Nikiski resident Richard McGahan said he was fed up.

“We have laws in this country in the state of Alaska and I think it’s time to enforce it,” McGahan said. “We need to stop pussy-footing around.”

The Wednesday work session was the second held to discuss alternatives to correct the city’s dipnet fishery problems.

At a Jan. 7 meeting, City Manager Rick Koch outlined the following six alternatives for action:

■ Alternative one, the city will take no action and will manage the fishery waste as it did in 2012;

■ Alternative two, the city will increase its efforts to move fish waste to the tide line during low tides and to collect solid waste in trash bins;

■ Alternative three, the city will allow “gut and gill” fish cleaning on the beaches and in the river, increase its efforts to move fish waste to the tide line during low tides and to collect solid waste in trash bins, and ramp up enforcement;

■ Alternative four, the city will require dipnet users to remove the whole fish from the beach, collect solid waste in trash bins and increase enforcement;

■ Alternative five, the city will place multiple containers on the north and south beaches and at the Kenai Municipal Boat Launch to collect fish waste, ban fish waste from the beach and the river, increase its efforts to collect solid waste in trash bins, and ramp up enforcement; and

■ Alternative six, the city will place multiple fish cleaning stations along the north and south beach and the boat launch equipped with fish waste containers, ban all fish waste from the beaches or water, increase its efforts to collect solid waste in trash bins, and ramp up enforcement.

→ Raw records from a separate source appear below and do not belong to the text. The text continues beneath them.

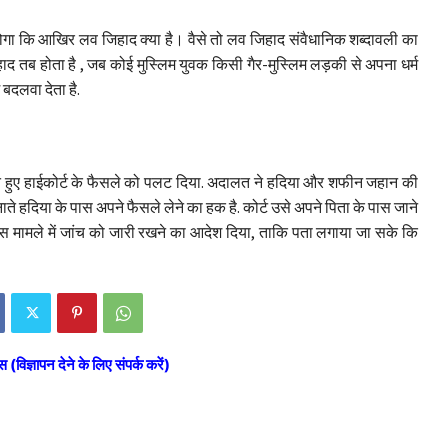
ोगा कि आखिर लव जिहाद क्या है। वैसे तो लव जिहाद संवैधानिक शब्दावली का
हाद तब होता है , जब कोई मुस्लिम युवक किसी गैर-मुस्लिम लड़की से अपना धर्म
बदलवा देता है.
ा देते हुए हाईकोर्ट के फैसले को पलट दिया. अदालत ने हदिया और शफीन जहान की
ते हदिया के पास अपने फैसले लेने का हक है. कोर्ट उसे अपने पिता के पास जाने
 मामले में जांच को जारी रखने का आदेश दिया, ताकि पता लगाया जा सके कि
स (विज्ञापन देने के लिए संपर्क करें)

Koch said he recommends alternative two as short-term action.

That alternative would cost the city about $99,000 for another tractor, a rake for the tractor, more signs and four-wheelers and an additional $73,350 in operating costs, according to a Jan. 7 work session handout prepared by Koch.

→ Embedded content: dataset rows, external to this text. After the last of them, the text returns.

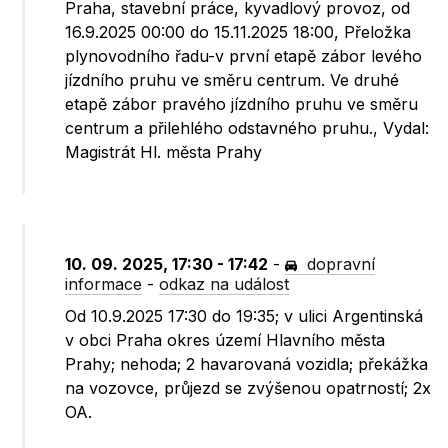
Praha, stavební práce, kyvadlový provoz, od
16.9.2025 00:00 do 15.11.2025 18:00, Přeložka
plynovodního řadu-v první etapě zábor levého
jízdního pruhu ve směru centrum. Ve druhé
etapě zábor pravého jízdního pruhu ve směru
centrum a přilehlého odstavného pruhu., Vydal:
Magistrát Hl. města Prahy
10. 09. 2025, 17:30 - 17:42
-
dopravní
informace
-
odkaz na událost
Od 10.9.2025 17:30 do 19:35; v ulici Argentinská
v obci Praha okres území Hlavního města
Prahy; nehoda; 2 havarovaná vozidla; překážka
na vozovce, průjezd se zvýšenou opatrností; 2x
OA.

While many residents supported the fourth alternative — removal of the fish whole — Koch said he thinks that alternative will only encourage users to throw their fish waste in campsites and on the side of the roads between Kenai and Anchorage.

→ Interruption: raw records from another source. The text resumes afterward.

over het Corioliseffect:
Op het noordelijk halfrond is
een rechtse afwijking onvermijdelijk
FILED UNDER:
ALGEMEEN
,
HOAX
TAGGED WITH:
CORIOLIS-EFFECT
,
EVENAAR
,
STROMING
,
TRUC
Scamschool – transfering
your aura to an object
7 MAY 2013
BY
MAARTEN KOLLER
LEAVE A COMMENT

“I don’t think it’s very Alaskan of us to create a solution that will cause problems downstream,” he said.

He said that alternative would also be difficult to enforce. Kenai Police Chief Gus Sandahl said, for the most part, an officer has to see a dipnet user litter to write them a ticket. Currently there are not enough officers to enforce existing rules, Kenai Mayor Pat Porter said.

Council Member Mike Boyle said he supports alternative three, the “gut and gill” option.

He said it is the “least offensive,” easiest to enforce and it brings a change.

But Koch said alternative three would increase fisher fees by $10 if the city is to break even, and if it were a bad year, the city would lose money. Alternative two would only raise fees by $5, he said.

Koch said alternative two would serve as a short term fix, paving the way for alternative five.

Alternative five would create a system to collect and remove fish waste from the beach, he said.

The alternative would cost the city about $124,000 for four-wheelers, more signage and fish waste containers and about $360,150 in operating costs, according to Koch’s handout.

He said he hopes the city can implement the option in the next two to five years.

Currently the council is split between alternative two and three. Council Members Bob Molloy and Mike Boyle said they support three. Porter and council members Tim Navarre and Terry Bookey support two.

Council member Ryan Marquis said he is tied between two and four, and Brian Gabriel Sr. said he is tied between two and three.

The council has not yet set a date to vote on the alternatives.

After the work session, city council met briefly to pass several ordinances. Council members unanimously passed ordinance 2674-2013 to reflect the current process for city employees to opt-out of the State Public Employees Retirement System.

City council will meet again Feb. 20, 7 p.m., at city hall, 210 Fidalgo Ave.